The gears are turning at the Metropolitan Museum of Art in Manhattan in preparation for a joint investigation into the intertwined careers of French Impressionist painters Édouard Manet and Edgar Degas, who were considered enemies. The exhibition Manet/Degasorganized in collaboration with and currently exhibited at Orsay Museum in Parisexamines the strained relationship between the two artists through more than 160 works of art, including Manet’s “Olympia” (1863), which will travel to New York – and the United States – for the very first time at the end of September, when the exhibition is scheduled to open at the Met.
Manet and Degas had a strange relationship that was plagued by both mutual influence and antagonism. Born only three years apart, the two artists would have first met at the Louvre in the early 1860s and bonded over a shared fascination with a portrait of Diego Velázquez before they began moving in the same circles. The eldest artist, Manet, achieved artistic success earlier than Degas and was accepted into the Paris Salon in 1861 with his painting “Spanish singer” (1860). Manet continued to push the boundaries and was finally rejected from the Salon in 1863 for “Le Déjeuner dans l’herbe” (1863), which showed a nude woman accompanied by clothed men in a pastoral landscape, leading him to create the Salon Refusals that year. and compensate for the academic prestige of the official Salon. This stunt along with the aforementioned painting catapulted Manet into notoriety, drawing criticism for its “indecent” subject matter. Outraged responses to “Lunch in the Grass” gave way to Manet’s “L’Olympia,” seen as an even more direct confrontation of French culture and economy.

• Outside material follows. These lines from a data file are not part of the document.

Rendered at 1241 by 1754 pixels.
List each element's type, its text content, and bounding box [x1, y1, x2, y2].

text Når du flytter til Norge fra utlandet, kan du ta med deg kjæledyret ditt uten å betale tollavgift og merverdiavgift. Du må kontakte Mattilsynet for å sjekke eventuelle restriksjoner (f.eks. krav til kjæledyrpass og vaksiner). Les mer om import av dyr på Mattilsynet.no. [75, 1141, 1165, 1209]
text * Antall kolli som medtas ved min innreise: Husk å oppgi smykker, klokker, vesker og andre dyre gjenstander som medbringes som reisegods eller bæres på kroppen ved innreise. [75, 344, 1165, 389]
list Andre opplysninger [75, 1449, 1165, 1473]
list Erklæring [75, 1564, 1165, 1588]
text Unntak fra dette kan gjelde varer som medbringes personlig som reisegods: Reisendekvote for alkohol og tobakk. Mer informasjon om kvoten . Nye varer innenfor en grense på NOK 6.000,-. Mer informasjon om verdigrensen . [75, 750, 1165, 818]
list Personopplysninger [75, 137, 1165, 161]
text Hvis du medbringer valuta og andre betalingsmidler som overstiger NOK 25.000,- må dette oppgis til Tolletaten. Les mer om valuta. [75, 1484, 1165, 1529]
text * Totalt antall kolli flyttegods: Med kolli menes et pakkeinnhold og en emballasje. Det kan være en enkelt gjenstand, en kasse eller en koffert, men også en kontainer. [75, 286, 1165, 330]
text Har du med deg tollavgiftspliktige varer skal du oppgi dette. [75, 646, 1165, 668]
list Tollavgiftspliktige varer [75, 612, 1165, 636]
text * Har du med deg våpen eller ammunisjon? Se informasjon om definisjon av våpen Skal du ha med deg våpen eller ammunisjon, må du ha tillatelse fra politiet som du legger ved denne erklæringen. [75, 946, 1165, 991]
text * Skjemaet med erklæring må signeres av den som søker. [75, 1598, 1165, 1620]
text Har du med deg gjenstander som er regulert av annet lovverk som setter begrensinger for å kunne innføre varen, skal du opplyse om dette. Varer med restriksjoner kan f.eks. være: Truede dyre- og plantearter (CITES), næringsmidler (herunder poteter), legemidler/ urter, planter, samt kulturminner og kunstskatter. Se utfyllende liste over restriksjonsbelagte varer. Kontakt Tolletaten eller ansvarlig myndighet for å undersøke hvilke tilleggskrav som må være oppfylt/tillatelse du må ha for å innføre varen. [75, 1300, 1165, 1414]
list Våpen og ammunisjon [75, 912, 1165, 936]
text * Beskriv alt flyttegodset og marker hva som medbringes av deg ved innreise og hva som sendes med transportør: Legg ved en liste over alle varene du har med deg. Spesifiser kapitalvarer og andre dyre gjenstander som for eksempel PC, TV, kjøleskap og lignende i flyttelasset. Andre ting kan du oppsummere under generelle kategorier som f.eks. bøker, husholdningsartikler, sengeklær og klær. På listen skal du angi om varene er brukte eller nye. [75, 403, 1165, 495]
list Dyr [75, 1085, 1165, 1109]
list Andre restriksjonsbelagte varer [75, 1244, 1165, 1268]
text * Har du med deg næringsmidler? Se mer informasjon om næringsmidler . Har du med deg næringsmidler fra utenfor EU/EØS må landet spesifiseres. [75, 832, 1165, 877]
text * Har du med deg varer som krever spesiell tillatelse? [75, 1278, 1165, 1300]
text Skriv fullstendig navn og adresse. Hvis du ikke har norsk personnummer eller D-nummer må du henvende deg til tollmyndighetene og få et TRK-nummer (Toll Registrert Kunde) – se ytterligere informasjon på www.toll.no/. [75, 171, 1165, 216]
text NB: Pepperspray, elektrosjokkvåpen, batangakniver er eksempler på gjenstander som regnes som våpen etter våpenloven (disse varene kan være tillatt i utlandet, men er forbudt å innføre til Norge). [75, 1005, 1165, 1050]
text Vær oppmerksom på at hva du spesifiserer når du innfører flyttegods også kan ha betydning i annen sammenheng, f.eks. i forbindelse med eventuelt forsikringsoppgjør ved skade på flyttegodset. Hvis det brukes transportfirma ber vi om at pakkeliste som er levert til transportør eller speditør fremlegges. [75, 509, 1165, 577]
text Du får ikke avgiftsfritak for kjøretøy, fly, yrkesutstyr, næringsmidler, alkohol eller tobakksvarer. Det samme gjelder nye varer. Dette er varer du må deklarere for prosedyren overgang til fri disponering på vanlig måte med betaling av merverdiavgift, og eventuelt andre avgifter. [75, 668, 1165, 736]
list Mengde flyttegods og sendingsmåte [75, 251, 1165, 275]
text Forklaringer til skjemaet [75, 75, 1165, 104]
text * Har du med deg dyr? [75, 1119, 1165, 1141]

A major work in the history of art, “Olympia” is inspired by the famous “Venus of Urbino” (1534) by Titian. Manet’s titular subject was a sex worker, a fact which, unsurprisingly, scandalized the audience at the 1865 Salon where it was first presented. Visitors reportedly tried to destroy the painting, horrified by Olympia’s direct gaze and the way her hands were rendered, that at least one critic similar to rubber. More recent studies have drawn attention to a figure largely overlooked by critics at the time – Laure, the maid behind Olympia – and how black women are often relegated to anonymity in the history of art.
Degas did not exhibit at the Official Salon until 1865, when his painting “Scene of War in the Middle Ages” (1865) was accepted by the jury, even though it received little attention. As he continued to show his work through the Salon for the next five years, Degas would was inspired by the success of Manet and influence on the French artistic sphere at the time and pivoted his practice from historical analyzes to observations and appreciations of French art and culture, leading him to find ballet dancers as his muse.
The two artists remained friends, albeit tumultuously, throughout the development of Impressionism. Although there is little written evidence to support their friendship, the exhibition features four drawings of Manet by Degas coupled with one of Manet’s paintings of Degas and his wife, Suzanne, whom Degas allegedly lacerated .
“Their artistic output speaks volumes about how these major artists defined themselves with each other,” exhibition co-curator Stephan Wolohojian said in a statement. “This extensive exhibit of records is a unique chance to assess their fascinating relationship through a dialogue between their works.”